Feedback values look wrong
I don't see the photodiode you've chosen, but when I think large area photodiode, I think a few hundred pF of capacitance. Plugging in the values you've chosen into Eq 1. of the opamp datasheet (pg11) and solving for the diode capacitance, I get that you are using a 3.3 uF photodiode, or about 1 million times larger than a typical value. I think you probably mixed up a unit somewhere.
If you solve Eqn 1 for a 200pF diode, you get that the feedback capacitor should be ~2pF, which is actually less that the parasitic capacitance you have in that circuit, so you can omit the feedback capacitor entirely.
Circuit board layout suggestions
That perf board you're using is a terrible idea for circuits like this, but if you want to try, you have everything WAY too far apart. You're also using a SMA connector and (from your link above) you appear to have both amps plugged in at the same time (!). Here are some ways you can fix your design:
Move everything as close as possible and use both sides of the board. Try to fit everything in ~ 1 square centimeter or so if you can. Solder the decoupling cap directly to the opamp pin. If you really must use a coax cable (which you should not be using), cut it as short as possible since you're gaining ~ 1pF of capacitance per cm of cable and then factor in that capacitance into your design. To put that into perspective, the tech note you linked above compensates for a photodiode capacitance equal to 4 inches of cable, so that should suggest to you how close the amp should be to the diode. Thorlabs, who sells TIAs for photodiodes, ships them with a custom 1 inch long SMA cable and a note saying that you must use that cable as its capacitance is designed into the circuit.
Consider having a real PCB made, it costs almost nothing
Thanks to covid, you can order a stack of custom PCBs these days for ~20 USD shipped to the USA/EU and get them inside of a week. With tools like EasyEDA that partner with cheap prototyping services, you could likely design a basic circuit like this in your web browser and send it off to be fabbed in less than the time it took you to solder all that perfboard together. At these frequencies you can use 1206 components, which are simple to solder and do not require a microscope (just tweezers and a $10 chisel tip for your iron). I would strongly encourage you to look into this.
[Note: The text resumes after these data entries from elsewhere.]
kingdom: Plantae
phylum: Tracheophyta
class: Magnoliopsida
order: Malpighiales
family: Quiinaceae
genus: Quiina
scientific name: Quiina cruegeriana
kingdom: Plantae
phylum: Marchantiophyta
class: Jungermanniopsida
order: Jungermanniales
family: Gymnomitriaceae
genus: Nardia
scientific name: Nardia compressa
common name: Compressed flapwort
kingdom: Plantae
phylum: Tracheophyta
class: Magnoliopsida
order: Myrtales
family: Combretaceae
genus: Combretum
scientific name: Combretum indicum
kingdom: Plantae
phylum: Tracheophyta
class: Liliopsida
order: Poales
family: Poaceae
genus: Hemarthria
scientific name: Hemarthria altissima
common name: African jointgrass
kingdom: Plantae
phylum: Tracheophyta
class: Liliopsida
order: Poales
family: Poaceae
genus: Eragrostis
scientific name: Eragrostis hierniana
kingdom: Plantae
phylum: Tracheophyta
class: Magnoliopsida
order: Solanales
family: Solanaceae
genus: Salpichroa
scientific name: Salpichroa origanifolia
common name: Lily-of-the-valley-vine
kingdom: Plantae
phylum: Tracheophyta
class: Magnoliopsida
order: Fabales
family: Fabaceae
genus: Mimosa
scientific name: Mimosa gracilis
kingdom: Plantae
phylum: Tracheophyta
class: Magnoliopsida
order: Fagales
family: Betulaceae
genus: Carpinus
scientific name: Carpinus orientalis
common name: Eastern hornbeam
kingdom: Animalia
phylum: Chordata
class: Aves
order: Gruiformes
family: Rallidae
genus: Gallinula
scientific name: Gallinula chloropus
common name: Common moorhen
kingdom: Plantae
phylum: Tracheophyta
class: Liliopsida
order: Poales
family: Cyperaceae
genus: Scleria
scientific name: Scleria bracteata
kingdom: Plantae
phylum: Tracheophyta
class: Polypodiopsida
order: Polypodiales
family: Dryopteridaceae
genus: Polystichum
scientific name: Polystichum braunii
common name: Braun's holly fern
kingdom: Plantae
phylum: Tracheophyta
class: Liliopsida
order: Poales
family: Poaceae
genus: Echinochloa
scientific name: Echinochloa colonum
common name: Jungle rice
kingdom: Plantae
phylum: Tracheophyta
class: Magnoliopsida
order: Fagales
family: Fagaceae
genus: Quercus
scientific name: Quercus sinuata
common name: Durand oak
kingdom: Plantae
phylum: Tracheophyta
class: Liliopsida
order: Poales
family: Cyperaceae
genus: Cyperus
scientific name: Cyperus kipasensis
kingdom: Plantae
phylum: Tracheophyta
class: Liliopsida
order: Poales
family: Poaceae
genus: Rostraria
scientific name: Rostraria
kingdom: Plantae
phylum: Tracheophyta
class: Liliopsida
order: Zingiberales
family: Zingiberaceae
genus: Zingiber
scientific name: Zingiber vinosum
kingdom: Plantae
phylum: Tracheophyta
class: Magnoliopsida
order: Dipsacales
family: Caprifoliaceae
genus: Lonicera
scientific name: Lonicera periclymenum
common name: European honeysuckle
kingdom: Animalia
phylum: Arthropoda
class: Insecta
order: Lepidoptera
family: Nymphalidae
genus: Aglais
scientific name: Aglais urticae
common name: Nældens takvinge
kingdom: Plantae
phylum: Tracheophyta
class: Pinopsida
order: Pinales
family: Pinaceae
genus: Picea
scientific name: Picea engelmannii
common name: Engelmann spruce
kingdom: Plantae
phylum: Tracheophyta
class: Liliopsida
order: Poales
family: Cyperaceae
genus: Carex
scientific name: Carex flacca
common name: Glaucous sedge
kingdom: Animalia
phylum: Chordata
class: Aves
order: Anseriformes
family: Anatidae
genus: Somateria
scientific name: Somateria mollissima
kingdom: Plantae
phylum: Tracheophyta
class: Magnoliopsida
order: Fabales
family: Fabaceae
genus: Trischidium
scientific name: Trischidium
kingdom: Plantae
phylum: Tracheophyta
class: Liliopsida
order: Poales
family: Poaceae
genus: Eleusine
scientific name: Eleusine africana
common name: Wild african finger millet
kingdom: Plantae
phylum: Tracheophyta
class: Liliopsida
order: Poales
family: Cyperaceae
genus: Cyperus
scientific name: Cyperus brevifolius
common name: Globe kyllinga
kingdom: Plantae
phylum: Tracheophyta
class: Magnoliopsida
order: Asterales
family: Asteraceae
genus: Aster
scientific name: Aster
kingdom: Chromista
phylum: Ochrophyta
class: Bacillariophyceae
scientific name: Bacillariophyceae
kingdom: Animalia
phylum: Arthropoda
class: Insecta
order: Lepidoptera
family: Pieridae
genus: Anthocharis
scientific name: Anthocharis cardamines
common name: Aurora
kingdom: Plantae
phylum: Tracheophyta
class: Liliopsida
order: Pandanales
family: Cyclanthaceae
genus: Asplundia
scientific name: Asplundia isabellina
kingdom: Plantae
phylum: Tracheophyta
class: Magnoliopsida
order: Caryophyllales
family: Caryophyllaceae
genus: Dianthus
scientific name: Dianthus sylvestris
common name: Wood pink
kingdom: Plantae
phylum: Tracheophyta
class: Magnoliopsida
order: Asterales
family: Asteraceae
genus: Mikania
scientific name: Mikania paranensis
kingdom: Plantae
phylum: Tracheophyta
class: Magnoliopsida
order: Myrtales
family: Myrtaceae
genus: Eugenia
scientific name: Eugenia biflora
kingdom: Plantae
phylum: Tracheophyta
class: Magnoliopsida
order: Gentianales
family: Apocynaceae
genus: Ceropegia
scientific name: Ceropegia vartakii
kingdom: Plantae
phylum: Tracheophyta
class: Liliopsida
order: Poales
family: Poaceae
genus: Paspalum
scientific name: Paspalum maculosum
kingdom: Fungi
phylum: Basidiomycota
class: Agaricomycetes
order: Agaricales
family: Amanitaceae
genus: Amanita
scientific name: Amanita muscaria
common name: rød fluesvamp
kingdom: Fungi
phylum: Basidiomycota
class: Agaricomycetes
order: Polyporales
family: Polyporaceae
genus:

You will get a vastly better performing device, and one that is probably small enough that you can just solder the photodiode to the board and mount it all in place (avoiding the coax cable).
You'll also get a stack of boards which means you can make as many TIAs as you need in the future for very little time.
Need to reverse bias the diode
As mentioned in the other answers, you need to have a reverse bias on that diode. Either put the resistor network back into the circuit, or hook up a second negative power supply to the other end of the diode. Probably once you have more reasonable values for the feedback network and clean up your circuit layout you'll find that it works a lot better.